Point 1 is the most difficult, because of the quintessence of flashcards. I think it best to mitigate this through complementary approaches. Point 3 can be mitigated by including contextual information on one side of the ‘card’ – a sentence, clause, or even a phrase, can contextual new information in a way that provides more language-oriented material than just ‘mental factoid’ gloss. This sentence or phrase should be relatively simple, it should be something the learner can process without any great mental difficulty – i.e. they shouldn’t operate in a sentence beyond what the learner is already comfortable with and the rest of the words should be familiar and immediately understood.

Point 4 and point 2 can be mitigated in relatively complementary ways: by replacing native-language glosses with pictures, and/or using audio information. Pictures have two downsides: they require a very large ‘up-front’ cost in generating a deck with relevant pictures (I’m thinking digitally here), and specificity of pictures can be problematic. One has to think carefully how to use a picture to represent a concept in a way that is non-ambiguous. I’ve never seen an audio-to –text deck, but I think it would be brilliant, if one whole ‘side’ of the deck were just audio material. I suppose the extreme would be audio-to-pictures.

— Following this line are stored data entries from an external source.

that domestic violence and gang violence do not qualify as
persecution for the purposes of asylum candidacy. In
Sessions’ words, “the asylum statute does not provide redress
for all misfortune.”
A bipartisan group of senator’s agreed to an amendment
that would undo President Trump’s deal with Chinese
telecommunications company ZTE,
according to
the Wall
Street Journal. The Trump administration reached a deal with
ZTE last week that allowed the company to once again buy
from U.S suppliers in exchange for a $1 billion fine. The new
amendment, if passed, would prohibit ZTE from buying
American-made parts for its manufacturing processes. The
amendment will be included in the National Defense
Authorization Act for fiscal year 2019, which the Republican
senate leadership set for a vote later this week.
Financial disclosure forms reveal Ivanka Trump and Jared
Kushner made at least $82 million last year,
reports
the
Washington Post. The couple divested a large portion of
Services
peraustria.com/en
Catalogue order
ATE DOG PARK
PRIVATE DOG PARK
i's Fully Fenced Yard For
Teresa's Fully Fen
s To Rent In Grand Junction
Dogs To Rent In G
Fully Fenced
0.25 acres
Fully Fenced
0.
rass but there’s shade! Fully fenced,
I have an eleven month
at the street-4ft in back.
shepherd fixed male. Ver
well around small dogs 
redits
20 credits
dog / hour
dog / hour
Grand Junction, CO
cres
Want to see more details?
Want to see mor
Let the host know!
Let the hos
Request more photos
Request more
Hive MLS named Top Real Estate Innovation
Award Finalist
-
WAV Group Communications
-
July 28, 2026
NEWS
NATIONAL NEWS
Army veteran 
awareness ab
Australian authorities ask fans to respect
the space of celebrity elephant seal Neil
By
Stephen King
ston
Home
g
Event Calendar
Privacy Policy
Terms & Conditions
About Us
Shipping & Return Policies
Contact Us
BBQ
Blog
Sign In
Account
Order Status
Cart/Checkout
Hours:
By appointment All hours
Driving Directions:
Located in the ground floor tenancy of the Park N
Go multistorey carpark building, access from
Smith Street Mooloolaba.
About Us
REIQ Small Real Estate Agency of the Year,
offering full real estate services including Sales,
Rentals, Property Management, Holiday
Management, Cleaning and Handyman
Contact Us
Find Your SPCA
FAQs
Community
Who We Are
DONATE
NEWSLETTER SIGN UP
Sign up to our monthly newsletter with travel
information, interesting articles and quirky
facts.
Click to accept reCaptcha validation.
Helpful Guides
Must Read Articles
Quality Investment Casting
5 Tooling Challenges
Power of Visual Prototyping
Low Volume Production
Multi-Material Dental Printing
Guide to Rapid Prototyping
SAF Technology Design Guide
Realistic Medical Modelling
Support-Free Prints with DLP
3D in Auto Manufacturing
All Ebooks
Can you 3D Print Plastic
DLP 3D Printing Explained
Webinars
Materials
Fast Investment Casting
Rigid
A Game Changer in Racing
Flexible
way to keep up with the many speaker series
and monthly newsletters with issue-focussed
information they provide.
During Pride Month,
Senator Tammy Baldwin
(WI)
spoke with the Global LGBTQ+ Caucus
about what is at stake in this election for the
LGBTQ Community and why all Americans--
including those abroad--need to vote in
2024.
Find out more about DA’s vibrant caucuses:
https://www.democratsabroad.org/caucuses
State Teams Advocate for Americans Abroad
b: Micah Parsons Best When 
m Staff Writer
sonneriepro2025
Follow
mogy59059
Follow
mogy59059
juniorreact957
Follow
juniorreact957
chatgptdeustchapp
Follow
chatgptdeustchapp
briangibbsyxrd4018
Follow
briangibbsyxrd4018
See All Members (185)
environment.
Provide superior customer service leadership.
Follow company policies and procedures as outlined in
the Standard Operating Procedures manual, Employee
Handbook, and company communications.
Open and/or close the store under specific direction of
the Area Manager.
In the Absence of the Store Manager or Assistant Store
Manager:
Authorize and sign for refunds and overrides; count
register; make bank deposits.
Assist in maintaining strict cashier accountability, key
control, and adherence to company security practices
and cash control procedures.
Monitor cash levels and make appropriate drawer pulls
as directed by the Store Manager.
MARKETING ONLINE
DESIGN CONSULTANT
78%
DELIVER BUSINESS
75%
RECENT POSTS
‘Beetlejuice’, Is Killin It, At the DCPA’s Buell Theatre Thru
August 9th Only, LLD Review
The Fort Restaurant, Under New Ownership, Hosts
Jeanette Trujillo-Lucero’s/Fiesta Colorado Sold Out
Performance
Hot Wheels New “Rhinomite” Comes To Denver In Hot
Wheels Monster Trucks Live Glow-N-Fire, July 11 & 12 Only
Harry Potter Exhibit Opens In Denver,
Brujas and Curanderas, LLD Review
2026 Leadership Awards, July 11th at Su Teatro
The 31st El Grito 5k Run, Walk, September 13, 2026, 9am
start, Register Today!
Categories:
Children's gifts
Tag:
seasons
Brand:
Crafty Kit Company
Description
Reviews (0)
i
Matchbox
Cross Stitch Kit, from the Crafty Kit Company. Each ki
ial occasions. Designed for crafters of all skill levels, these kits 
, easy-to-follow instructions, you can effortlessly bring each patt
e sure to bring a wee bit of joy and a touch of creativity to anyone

Point 5 has to do with things like untranslatable particles/modal markers, etc., things that need to be understood as part of a larger unit. In Greek ἄν is my default example. Practically useless on a flashcard. This can be mitigate by embedding these kinds of words/structures into sentence level units and highlighting/underling/otherwise marking the targeted information. The learner then is responding to some actual language use, while being reminded of the target information.

On to my second question, how to complement flash-cards. As I said earlier, flashcards are really like intense boot-camp for acquiring a basic vocabulary. Personally, I think they make best sense when used solo, when other materials are not available. I would complement it by carefully constructed graded reading material, which is going to establish contextually comprehensible input and increase reading proficiency, and verbal practice of some sort. Flashcards would then be used to pass your time on the bus or something, reinforcing this basic information in another form. Next time I’ll talk about intensive and extensive reading practice and gradation.

Would love to hear your thoughts/experiences/relevant research on the topic of flashcards.

### 6 responses

1. Ted Makris says:

Hey Seumas, i am writing from Greece.
Thank you for your old blog. I am somewhat Arian my self and i was looking and reading usually wikipeadia till i had to read blasphemy of sirmium 357. When i read the word blasphemy in Greek i feel bad because it has been designed to give a negative tone by the Trinitarians.
if you need any help with Greek or practice just tell me.
keep up the good work and may you be blessed by Almighty and his Christos
Ted Makris

• Hi Ted, thanks for writing.

Yes, I suppose even the label ‘Blasphemy of Sirmium’ for what happened there in 357 is polemical and perhaps could be avoided, but this is the nature of the polemics of 4th century theology.

Thanks for adding your email, I haven’t published it just so it is not public for all.
Seumas

2. Was great to read this Seumas, given that I’m in the middle of all this acquiring Greek stuff! A good reminder to be actively reading the NT each day, and finding a suitable passage to translate. I have been experiencing that I can rattle off glosses out of context, but am much slower to translate than I had expected when presented with a passage.
It would be a curious (and probably storage intensive) project to try putting together an audio and/or visual deck for ProVoc or similar. Too time intensive for in semester time, but a cool summer project!

• It is *really* time intensive to do audio/visual decks. Especially to do them well. But if someone did a really good one, the effort would be done. Alas, this is true of so many projects.

3. Also would be cool to actually meet you one of these days…

• At least we’re in the same country again. I suppose that brings us closer.